TONY JONES: Your half brother, Henry, in Sydney today has called for a royal commission of inquiry
in Australia into what has happened to Vivian. Do you know about that and do you believe, too,
there should be a public and open investigation?

CICILE SOLON: Sir, to me, personally, Vivian being located or found does not excuse or exonerate
anybody from what happened. There was a mistake. There was something, damage done. Maybe the damage
is done to her person. We don't know. We haven't seen her. She must be terribly affected. Something
must have done wrong with her. Maybe even her future is kind of vague at this time. Being located,
being found, does not exonerate anybody from answering as to what happened and the first place
there are questions like: Why was she deported in the first place? She was an Australian. There are
questions to be answered. Maybe it would only be Vivian who can ask these questions. Until then, I
can't say anything as to what actions I myself would do. But, at this moment, a public inquiry or
an investigation is welcome. I mean, there might be more Vivians to come if this kind of system
will not be corrected. I am not attacking anybody, but I guess we just have to straighten these
things out.

TONY JONES: Let me ask you one final question. You are seeing her tomorrow. Will you be advising
her to come back to Australia, to come back to see her children here?

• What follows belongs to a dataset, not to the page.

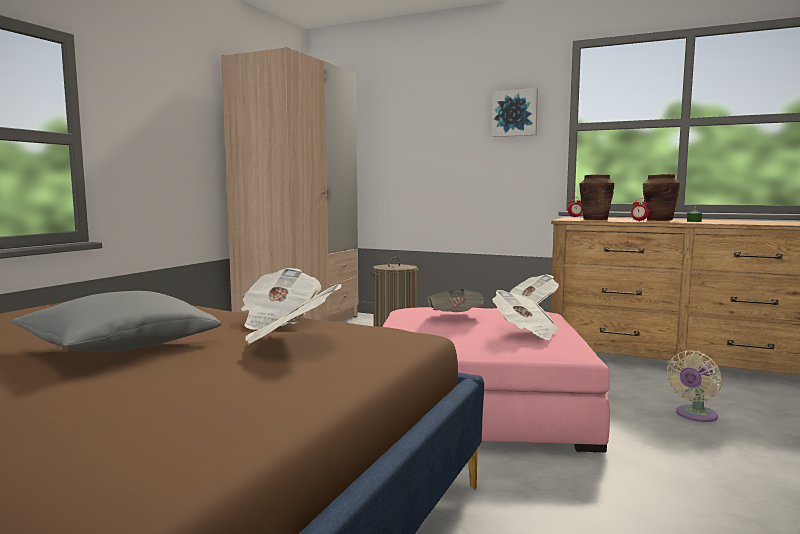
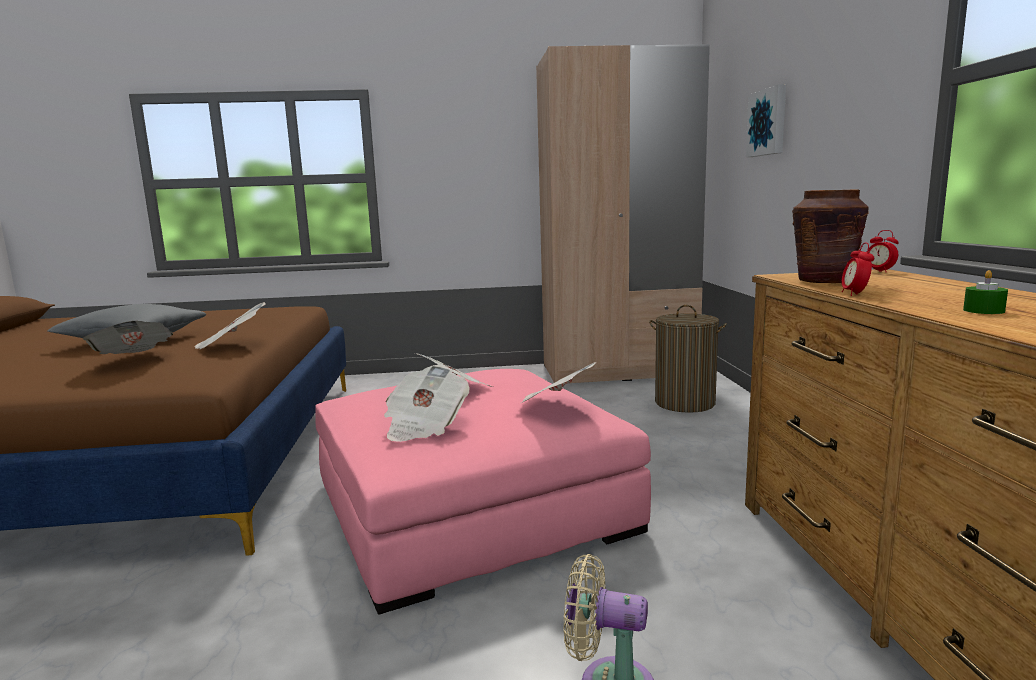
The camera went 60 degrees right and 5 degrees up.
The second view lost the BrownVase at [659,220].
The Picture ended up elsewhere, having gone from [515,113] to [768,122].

CICILE SOLON: Frankly, at this point, I don't know because it depends on what kind of conversation
and what kind of mental, frame of mind she's in. Although, Father Duffin said she's okay, she is
normal, the press say otherwise. I need to see her and talk to her and then by then I will be able
to find out exactly her plans. It is not my plan. It should be her plans, as to what she wants to
do now she has been located. I am sure there must be some fears from Vivian because she must be
traumatised with what happened. So, I don't know. It's speculation that she may not want to go back
to Australia.

TONY JONES: Okay. Cecile Solon...

CICILE SOLON: We don't know.

TONY JONES: I'm sorry, Cecile. That's where we'll have to leave you. Thank you for taking the time
to come and talk to us tonight and good luck.

CICILE SOLON: You're welcome. Thank you very much.